Dalam pelantikan Jonan sebagai Menteri ESDM ada hal yang menarik saat Jonan bertemu dengan Menhub Budi Karya. Berbeda dengan saat bersalaman dengan menteri lainnya, Ignasius Jonan dan Budi Karya melakukan salam komando.

Keduanya nampak tersenyum menunjukkan keakraban di hadapan khalayak. Hal ini menepis isu tak sedap mengenai hubungan keduannya yang dianggap kurang akrab.

Ignasius Jonan diangkat sebagai Menteri ESDM. Pengangkatannya resmi berlangsung di Istana Kepresidenan pada 14 Oktober 2016.

Lahir di Singapura pada 21 Juni 1963, Ignasius Jonan adalah lulusan Fakultas Ekonomi dan Bisnis Universitas Airlangga Surabaya. Ia kemudian melanjutkan studi ke Fletcher School, Tufts University, Amerika Serikat.

Ignasius Jonan sempat merintis karir di bidang perbankan. Ia pernah menjabat sebagai Direktur Citigroup dari 1999 hingga 2001.

Kemudian dia memegang jabatan selaku Direktur Utama PT Bahana Pembinaan Usaha Indonesia (persero) periode 2001-2006. Dia kemudian kembali menjadi Managing Director Citibank pada 2006-2009.

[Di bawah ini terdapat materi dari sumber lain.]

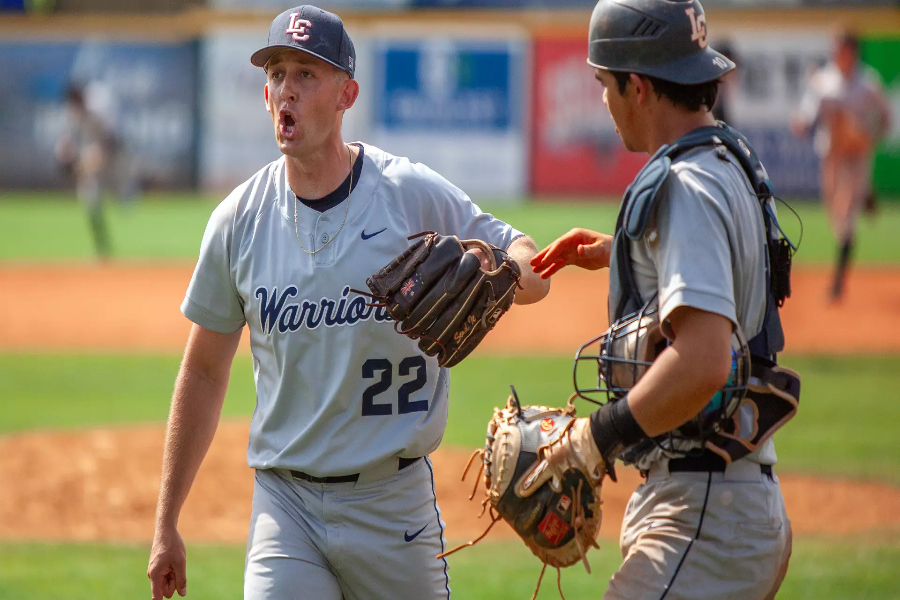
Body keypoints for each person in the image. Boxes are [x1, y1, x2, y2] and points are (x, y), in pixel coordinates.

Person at [145, 5, 549, 600]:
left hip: (394, 505)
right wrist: (166, 523)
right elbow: (204, 370)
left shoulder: (407, 193)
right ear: (265, 95)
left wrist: (500, 269)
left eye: (306, 74)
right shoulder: (239, 220)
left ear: (346, 95)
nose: (287, 89)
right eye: (277, 74)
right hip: (286, 504)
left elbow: (530, 261)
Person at [530, 1, 795, 598]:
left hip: (704, 513)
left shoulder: (684, 184)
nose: (604, 101)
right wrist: (625, 251)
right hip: (731, 498)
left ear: (639, 87)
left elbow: (703, 362)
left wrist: (595, 439)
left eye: (606, 84)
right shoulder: (727, 159)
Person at [792, 31, 891, 302]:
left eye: (843, 49)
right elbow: (808, 114)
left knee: (846, 213)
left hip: (856, 158)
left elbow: (885, 118)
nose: (838, 54)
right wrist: (801, 122)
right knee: (834, 208)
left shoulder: (868, 82)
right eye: (836, 49)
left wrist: (866, 135)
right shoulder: (823, 80)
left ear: (853, 52)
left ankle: (838, 281)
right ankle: (865, 194)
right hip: (832, 157)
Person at [55, 83, 140, 260]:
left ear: (82, 97)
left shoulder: (100, 106)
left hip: (115, 157)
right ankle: (103, 247)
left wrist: (83, 164)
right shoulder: (71, 113)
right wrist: (73, 162)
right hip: (92, 155)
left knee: (125, 200)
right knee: (90, 197)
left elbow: (107, 146)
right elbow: (66, 148)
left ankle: (129, 190)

Setelahnya, Jonan menjabat sebagai Direktur Utama PT Kereta Api Indonesia (KAI). Ia menjabat sebagai Dirut KAI sesuai dengan penugasan pemerintah melalui Kementerian BUMN yang dipimpin Menteri BUMN Sofyan Djalil.

Jonan diangkat pada 25 Februari 2009, dan terpilih kembali pada tahun 2013 oleh Dahlan Iskan.

Ini bukanlah kali pertama Jonan menduduki kursi pemerintahan sebagai menteri. Pria berusia 53 tahun tersebut pernah diangkat sebagai Menteri Perhubungan.

Namun meski hanya menjabat selama 21 bulan, Jonan mampu menorehkan beberapa prestasi di sektor transportasi, terutama untuk industri penerbangan.